Johnny’s sister Amelia (Aunt Mimmie” to her family) was Johnny’s major companion for the last few challenging months.  But this was no surprise.  She was next to him in birth order and had stayed by his side supporting him from childhood.  When he moved from St. Maximilian’s to the priests’ retirement home, she was there to help pack and carry boxes.  When he needed something typed or anything else, she was there.  She knew he loved her, but like his father before him, and so many other men of that generation, mouthing the words, “I love you” were difficult for Johnny though he showed his love in millions of other ways.  One of her last moments with him while he was still cognizant last week, she said what she always did upon leaving:  “I love you, Johnny.”  This time, he responded with, “I love you, too.”  Surprised, she stopped and said back to him, “I love you 3!”  “I love you 4!” he said weakly and grinned.  She left with a huge Ulm smile on her face.  This gift to her was one of his last.
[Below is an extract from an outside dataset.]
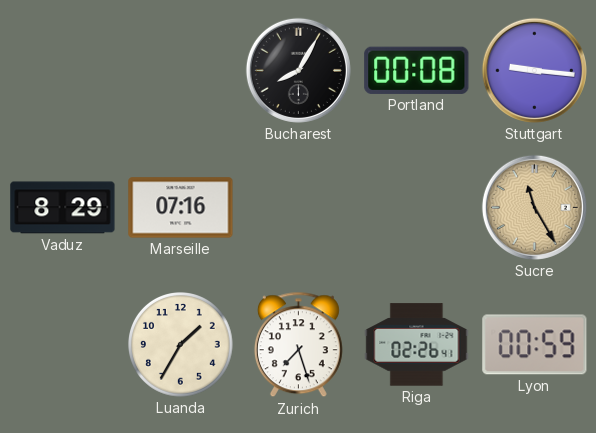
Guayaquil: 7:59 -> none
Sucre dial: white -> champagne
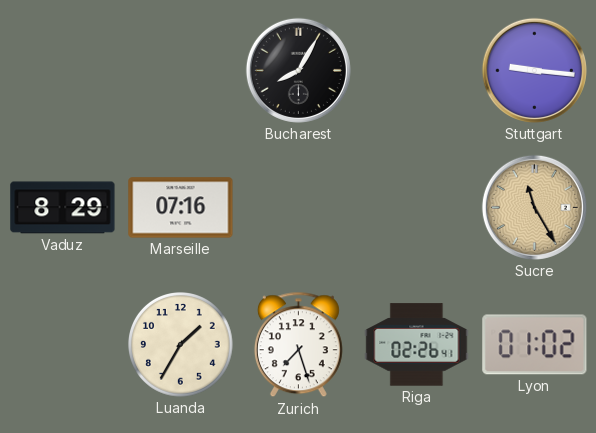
Portland: 00:08 -> none
Lyon: 00:59 -> 01:02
Father John’s family lovingly invites you to pray for him and to attend any of the following events held for him:

Funeral Service Information

Friday, August 18, 2023
5:00 p.m. – 6:30 p.m.
6:30 p.m.
Vigil Service – Led by Rev. Eric Pitre
7:00 p.m.

St. Maximilian Kolbe Catholic Church
10135 West Road
Houston, Texas 77064

Saturday, August 19, 2023
Funeral Mass:
Bishop Italo Dell’Oro, Main Celebrant; Msgr. Michael Jamail, Homilist.
10:30 a.m.
Luncheon to Follow, Provided by the Catholic Daughters

St. Maximilian Kolbe Catholic Church
10135 West Road
Houston, Texas 77064

Monday, August 21, 2023
Funeral Mass:

Bishop David Toups, Main Celebrant; Msgr. Michael Jamail, Homilist.
10:30 a.m.

St. Mary’s Catholic Church
912 W Cherry Avenue
Orange, Texas 77630

Interment to Follow

St. Mary’s Cemetery
4320 Meeks Drive
Orange, Texas 77632

In lieu of flowers, you may honor Father John with a donation to either St. Maximilian Kolbe Catholic Church at https://stmaximilian.org/give or St. Mary’s Catholic Church at https://www.stmaryorange.org/

A tribute video in honor of Father John has been made available by clicking HERE or by following the link below:



  1. Gina Bibb on August 19, 2023 at 9:51 pm

    I first met Fr. John after he retired since I was the secretary at the retirement home. Such a unique, gifted priest. He loved his family, the church, people of all walks of life and all parts of the world. I’m already asking for his intercession! May you rest in peace Padre!
    🙏✝️🙏. Gina Bibb

  2. Don and Cindy Farrell on August 19, 2023 at 10:54 pm

    Father John will always be special to our family. Our sons Ryan and Heath served as altar boys and MCs with Father John. They both did there Eagle Scout projects at St. Max under his direction and Don was a lector and EMHC alongside him. I taught CCE for many years and Don and I spent many hours working with Father John on the new church building. We enjoyed our Christmas letter from him and will cherish my last visit a few years ago at his retirement home. I can still here him coming down the hall saying “where is that Cindy Farrell, I want her to take me on a cruise.” He enjoyed hearing about our many European river cruises. Our condolences to Father John’s family. I’m sorry I couldn’t attend the services as we are in Colorado and I just found out about his passing today. We will make a donation in his memory to St. Max Church.

  3. Aida J Gonzalez on August 29, 2023 at 2:00 pm

    I am shocked and saddened by the news that Fr. John F.Ulm has left this world but I am happy that he has gone to a much better place. Such a giving soul and one filled with such joy and love for the Lord in the service of our Archdiocese of Galveston-Houston. Well done good and faithful servant. May He Rest In Peace.